Hardly any attempt to come to grips with the classical problem of free will and determinism directly addresses the metaphysical vision driving the concerns of those who believe that a significant sort of free will cannot exist in a deterministic world. According to this vision of such a world, all events, including human decisions and actions, take place as they must because the world is governed by necessity. Most philosophers who believe that free will is possible in a deterministic world ignore this root position, often regarding it as sufficient to cite considerations about moral responsibility, human agency, or the prerequisites for a society.

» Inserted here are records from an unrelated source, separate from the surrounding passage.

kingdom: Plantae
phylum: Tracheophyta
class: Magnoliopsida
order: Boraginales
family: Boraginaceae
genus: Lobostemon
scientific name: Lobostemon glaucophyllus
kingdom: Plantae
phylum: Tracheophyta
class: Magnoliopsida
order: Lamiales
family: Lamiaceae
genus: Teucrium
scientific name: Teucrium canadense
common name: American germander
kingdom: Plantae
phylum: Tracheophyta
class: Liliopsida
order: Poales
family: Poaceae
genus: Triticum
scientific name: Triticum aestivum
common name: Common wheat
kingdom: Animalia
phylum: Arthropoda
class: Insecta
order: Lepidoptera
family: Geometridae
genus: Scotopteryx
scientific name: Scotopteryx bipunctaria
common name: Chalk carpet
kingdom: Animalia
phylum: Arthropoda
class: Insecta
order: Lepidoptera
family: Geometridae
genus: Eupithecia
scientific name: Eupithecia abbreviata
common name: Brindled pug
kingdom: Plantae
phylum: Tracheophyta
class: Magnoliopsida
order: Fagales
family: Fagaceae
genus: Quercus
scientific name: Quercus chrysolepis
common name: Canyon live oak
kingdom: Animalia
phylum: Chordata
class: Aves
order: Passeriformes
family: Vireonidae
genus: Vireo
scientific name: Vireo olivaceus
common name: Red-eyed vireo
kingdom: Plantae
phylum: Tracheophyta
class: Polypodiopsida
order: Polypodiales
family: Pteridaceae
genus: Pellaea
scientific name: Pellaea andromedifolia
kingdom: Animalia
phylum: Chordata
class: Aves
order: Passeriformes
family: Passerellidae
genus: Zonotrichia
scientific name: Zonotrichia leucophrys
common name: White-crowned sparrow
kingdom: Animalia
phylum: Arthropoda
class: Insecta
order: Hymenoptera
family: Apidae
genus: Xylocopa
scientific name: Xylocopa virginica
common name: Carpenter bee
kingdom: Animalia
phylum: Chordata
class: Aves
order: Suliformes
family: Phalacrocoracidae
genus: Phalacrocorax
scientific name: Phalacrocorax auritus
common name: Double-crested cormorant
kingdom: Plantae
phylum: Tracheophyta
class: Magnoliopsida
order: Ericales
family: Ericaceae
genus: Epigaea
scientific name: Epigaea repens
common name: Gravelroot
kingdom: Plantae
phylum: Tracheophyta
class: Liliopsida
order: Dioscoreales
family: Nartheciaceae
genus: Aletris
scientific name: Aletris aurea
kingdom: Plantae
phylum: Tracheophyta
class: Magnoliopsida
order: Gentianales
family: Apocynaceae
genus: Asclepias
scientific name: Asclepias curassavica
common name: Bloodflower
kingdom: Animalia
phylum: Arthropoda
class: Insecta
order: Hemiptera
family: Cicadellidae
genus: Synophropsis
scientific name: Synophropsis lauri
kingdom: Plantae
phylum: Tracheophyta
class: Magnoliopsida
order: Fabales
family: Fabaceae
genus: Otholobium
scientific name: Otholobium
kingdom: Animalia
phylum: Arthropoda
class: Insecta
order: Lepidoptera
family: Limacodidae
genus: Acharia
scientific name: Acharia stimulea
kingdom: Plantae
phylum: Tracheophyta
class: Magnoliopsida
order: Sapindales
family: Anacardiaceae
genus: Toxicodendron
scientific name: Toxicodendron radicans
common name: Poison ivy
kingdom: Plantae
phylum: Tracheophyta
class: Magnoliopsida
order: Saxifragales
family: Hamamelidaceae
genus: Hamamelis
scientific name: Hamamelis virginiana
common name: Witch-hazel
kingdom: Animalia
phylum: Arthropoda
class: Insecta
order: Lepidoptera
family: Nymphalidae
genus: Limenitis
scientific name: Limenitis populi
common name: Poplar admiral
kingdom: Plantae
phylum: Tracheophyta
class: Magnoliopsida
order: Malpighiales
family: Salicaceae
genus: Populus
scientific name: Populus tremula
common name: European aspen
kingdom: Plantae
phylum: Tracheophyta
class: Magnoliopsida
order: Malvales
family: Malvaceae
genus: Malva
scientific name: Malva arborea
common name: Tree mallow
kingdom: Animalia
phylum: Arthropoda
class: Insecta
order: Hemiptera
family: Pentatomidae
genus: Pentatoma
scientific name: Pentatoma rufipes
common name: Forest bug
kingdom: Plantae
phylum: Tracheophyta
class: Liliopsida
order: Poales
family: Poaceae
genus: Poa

Bernard Berofsky addresses that metaphysical picture directly. Nature’s Challenge to Free Will offers an original defense of Humean Compatibilism. A Humean Compatibilist bases the belief in the compatibility of free will and determinism on David Hume’s view that laws do not affirm the existence of necessary connections in nature. Berofsky offers a new formulation of Hume’s position, given that, until now, there has been no acceptable version. His conclusion that free will is compatible with determinism is based as well upon a defense of the existence of psychological laws as autonomous relative to physical laws. He rejects appeals to the unalterability of laws (as in the Consequence Argument) on the grounds that this principle fails for psychological laws. Efforts to bypass this result by trying to establish that all laws are reducible to physical laws or that psychological states supervene on physical states are shown to fail. Berofsky concludes that the existence of free will as self-determination together with the power of genuine choice is not threatened even if we live in a deterministic world.

Editorial Reviews

Review

In this rich and powerful book, Bernard Berofsky defends Humean compatibilism about free will and determinism, the view that freedom is compatible with determinism because the only reason to believe otherwise is based on the false metaphysics of necessitarianism . . . I recommend the book highly. Incompatibilists should take note. ― David Palmer, Mind

Bernard Berofsky has provided a rich and densely argued defence of Humean compatibilism … Berofsky’s approach to these topics brings together work in philosophy of science and metaphysics with the philosophy of action. Drawing on these areas allows him to defend an overlooked theory with rigor, and in the process provide positive contributions to discussions of laws and the philosophy of science. ― Christopher Richards, The Review of Metaphysics

a sophisticated and technical argument for compatibilism . . . Berofsky addresses intelligently a vast assortment of ideas and arguments. ― S. P. Schwartz, Choice

admirable, rigorously argued, and thoroughly researched . . . This rich and appealing work, refreshingly focusing on aspects of, or elements that bear on, the free will debate that have been insufficiently addressed, deserves, and will undoubtedly attract close critical scrutiny. ― Ishtiyaque Haji, Notre Dame Philosophical Reviews

Book Description

Presents original theories of free will and the laws of nature

About the Author

Bernard Berofsky is Professor of Philosophy at Columbia University. He completed his PhD at Columbia University, and has held positions at the University of Michigan and Vassar College. Since 1970 he has been editor of the Journal of Philosophy. Berofsky is the author of Liberation from Self: A Theory of Personal Autonomy (Cambridge, 1995), Freedom from Necessity: The Metaphysical Basis of Responsibility (Routledge, 1987), Determinism (Princeton, 1971), and the editor of Free Will and Determinism (Harper & Row, 1966).